我微微一笑:“我们从来没有情绪激动过。她出了什么事,医生?”

“她已经犯过两次心脏病了。我很惊讶她还活着。她是个很了不起的女人。”

“我们难道不应该请一位……也许?”

“您不必担心,布朗先生。心脏病是我的专长。从这里到纽约,您一路上都不会找到比我更称职能干的医生了。我怀疑您就算去纽约也未必能找得到。”他不是在说大话,他只是在解释情况罢了,因为他已经习惯了被白人怀疑。“我接受过专业训练,”他说,“在巴黎夏尔丹医生的门下。”

“没有希望了吗?”

“再犯一次她就很难挺过去了。晚安,布朗先生。不要在她身边待太久。我很高兴您能赶到这里。我曾担心她也许没有亲人可以请过来看她。”

“确切的说,她并不是请我来看她的。”

“也许哪天夜里您和我可以一起吃顿晚饭。我认识您母亲很多年了。我对她怀着极大的敬意……”他向我鞠了一躬,就像一位罗马皇帝召见朝臣完毕时那样。他完全没有纡尊降贵的意思。他对自己的确切身价十分了解。“晚安,马塞尔。”对马塞尔,他却根本没有欠身。我注意到,就连小皮埃尔也任由他从身边走过,没有打声招呼或是提出问题。想想刚才我竟对他这么一位专业行家提出另请高明的建议,我不由心生惭愧。

马塞尔说:“请您上楼吧,布朗先生?”

我跟在他身后上楼。墙壁上挂着许多海地艺术家的绘画作品:各种造型呆板笨拙、色彩鲜艳厚重的形象——斗鸡比赛,伏都教仪式,肯斯科夫上空的乌云,灰绿色的香蕉树,蓝色的甘蔗苗,还有金黄色的玉米。马塞尔打开房门,一进屋我便吃惊地看到,母亲的头发披散开来覆盖在枕头上,透出一种海地人似的红色,以前我在任何地方都不曾见过她这样。这头浓密厚实的秀发从她的脑袋两侧倾泻而下,流淌在巨大的双人床上。

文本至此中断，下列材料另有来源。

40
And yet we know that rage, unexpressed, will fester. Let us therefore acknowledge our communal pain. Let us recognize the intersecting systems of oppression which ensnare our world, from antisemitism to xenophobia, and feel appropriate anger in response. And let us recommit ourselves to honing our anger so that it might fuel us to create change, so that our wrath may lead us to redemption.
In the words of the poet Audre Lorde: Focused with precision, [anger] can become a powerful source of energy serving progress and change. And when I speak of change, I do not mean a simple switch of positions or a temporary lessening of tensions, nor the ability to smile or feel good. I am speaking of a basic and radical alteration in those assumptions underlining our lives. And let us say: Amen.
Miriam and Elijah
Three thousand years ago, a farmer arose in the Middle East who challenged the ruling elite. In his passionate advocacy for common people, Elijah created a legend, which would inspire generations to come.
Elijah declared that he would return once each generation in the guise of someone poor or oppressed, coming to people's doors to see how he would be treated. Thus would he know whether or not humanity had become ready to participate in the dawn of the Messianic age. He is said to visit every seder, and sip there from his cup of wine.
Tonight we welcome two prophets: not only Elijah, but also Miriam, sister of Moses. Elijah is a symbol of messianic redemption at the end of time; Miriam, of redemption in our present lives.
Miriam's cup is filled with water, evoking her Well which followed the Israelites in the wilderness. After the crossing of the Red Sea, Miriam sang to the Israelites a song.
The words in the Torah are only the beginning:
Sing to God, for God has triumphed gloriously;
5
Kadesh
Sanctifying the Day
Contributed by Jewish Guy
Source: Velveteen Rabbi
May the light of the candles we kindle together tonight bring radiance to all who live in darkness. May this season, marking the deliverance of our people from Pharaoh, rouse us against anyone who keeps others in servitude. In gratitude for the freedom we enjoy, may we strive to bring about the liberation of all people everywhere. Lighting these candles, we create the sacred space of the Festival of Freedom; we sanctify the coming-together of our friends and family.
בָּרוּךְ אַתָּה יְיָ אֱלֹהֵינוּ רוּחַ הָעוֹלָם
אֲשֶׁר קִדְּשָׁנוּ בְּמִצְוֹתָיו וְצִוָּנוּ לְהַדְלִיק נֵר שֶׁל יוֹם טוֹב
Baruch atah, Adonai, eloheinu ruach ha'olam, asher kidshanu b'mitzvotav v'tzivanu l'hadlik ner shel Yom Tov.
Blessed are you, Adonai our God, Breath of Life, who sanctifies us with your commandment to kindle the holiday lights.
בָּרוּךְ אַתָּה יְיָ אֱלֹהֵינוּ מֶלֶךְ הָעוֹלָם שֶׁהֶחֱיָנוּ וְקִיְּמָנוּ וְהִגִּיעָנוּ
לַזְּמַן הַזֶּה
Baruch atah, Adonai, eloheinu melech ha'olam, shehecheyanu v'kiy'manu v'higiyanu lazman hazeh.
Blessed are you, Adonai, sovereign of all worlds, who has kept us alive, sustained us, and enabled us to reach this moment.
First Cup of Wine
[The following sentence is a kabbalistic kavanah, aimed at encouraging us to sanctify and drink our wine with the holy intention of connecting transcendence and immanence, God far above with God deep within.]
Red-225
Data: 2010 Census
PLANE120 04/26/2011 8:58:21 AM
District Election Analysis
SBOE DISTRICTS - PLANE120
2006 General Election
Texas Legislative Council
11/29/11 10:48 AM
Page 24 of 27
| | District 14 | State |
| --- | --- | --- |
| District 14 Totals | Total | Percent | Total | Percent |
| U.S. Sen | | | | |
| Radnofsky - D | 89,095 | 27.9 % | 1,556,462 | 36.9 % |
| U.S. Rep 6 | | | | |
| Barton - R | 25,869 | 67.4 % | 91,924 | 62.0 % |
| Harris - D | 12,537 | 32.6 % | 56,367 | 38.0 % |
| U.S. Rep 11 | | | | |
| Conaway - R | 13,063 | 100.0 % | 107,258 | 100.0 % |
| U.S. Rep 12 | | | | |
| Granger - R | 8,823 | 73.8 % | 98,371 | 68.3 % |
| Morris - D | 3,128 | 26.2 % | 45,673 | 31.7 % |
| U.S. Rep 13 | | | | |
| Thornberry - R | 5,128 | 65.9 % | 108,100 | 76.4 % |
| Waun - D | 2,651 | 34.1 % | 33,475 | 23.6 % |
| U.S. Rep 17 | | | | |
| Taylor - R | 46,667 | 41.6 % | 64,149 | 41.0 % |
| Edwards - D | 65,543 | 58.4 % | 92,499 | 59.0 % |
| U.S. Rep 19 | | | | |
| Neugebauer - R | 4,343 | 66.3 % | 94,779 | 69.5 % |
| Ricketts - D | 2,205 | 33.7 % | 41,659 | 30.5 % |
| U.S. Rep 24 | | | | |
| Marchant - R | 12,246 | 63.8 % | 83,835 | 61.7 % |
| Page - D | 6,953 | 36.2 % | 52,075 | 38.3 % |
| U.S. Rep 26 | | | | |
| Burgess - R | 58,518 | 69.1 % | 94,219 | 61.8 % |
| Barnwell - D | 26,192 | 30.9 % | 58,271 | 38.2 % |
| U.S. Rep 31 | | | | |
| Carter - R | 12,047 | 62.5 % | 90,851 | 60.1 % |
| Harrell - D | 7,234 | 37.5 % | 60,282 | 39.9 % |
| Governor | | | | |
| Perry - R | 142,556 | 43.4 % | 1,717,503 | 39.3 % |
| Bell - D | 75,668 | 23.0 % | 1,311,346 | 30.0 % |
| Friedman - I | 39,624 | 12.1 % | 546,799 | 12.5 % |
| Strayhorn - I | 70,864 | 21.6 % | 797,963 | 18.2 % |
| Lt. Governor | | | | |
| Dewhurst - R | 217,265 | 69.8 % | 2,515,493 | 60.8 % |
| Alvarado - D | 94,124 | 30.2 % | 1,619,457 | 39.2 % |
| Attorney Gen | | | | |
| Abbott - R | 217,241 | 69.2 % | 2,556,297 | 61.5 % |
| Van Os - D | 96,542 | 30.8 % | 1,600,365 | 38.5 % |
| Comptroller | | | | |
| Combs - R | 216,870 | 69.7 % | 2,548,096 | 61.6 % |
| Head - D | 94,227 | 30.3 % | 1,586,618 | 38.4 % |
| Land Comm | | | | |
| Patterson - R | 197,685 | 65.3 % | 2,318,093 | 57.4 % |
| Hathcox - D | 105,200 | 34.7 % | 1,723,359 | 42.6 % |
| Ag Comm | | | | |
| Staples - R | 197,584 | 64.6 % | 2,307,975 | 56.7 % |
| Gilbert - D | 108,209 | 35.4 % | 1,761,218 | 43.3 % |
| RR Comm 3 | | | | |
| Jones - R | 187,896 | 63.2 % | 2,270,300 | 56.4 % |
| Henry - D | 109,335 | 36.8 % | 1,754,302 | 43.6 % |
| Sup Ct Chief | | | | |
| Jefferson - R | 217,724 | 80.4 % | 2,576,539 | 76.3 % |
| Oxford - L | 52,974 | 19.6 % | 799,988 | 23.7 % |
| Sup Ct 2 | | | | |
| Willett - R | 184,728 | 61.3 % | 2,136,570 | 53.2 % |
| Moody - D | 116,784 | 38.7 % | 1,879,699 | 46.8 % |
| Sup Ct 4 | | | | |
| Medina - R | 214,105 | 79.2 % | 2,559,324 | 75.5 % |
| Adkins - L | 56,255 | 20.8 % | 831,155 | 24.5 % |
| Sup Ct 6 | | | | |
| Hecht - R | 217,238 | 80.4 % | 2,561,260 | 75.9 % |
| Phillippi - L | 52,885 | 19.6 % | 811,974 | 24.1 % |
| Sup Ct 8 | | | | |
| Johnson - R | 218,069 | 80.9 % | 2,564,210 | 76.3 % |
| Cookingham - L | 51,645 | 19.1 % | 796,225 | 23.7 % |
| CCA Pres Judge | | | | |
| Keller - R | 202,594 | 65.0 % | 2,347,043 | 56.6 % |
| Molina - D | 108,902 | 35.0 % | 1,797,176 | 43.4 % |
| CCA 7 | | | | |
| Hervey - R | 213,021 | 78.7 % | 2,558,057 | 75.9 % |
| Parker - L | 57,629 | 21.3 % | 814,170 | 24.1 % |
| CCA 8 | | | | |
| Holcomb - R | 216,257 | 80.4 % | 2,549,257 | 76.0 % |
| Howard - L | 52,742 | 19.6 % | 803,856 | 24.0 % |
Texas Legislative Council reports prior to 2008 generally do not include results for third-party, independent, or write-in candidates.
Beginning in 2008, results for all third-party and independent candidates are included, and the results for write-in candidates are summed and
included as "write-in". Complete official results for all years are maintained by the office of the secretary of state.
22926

“亲爱的,”她说,仿佛我不过是从城市另一头赶来看她,“你能来看我真是太好了。”她宽阔的额头像一堵用石灰水刷白的墙壁,我亲了一下,有些白粉剥落在嘴唇上。我察觉到马塞尔正在盯着我们。“英国现在怎么样?”她说话的口气就像在询问一个关系疏远的儿媳妇的情况,而实际上她并不怎么在乎。

“我走的时候正在下雨。”

“你父亲怎么都受不了他自己国家里的天气。”她评价道。

她看起来跟任何一个年近五旬的妇人别无二致,我也瞧不出她有任何生病的样子,除了嘴角四周的皮肤有些紧绷以外,这一点我多年后在那名药剂师乘客身上才重新注意到。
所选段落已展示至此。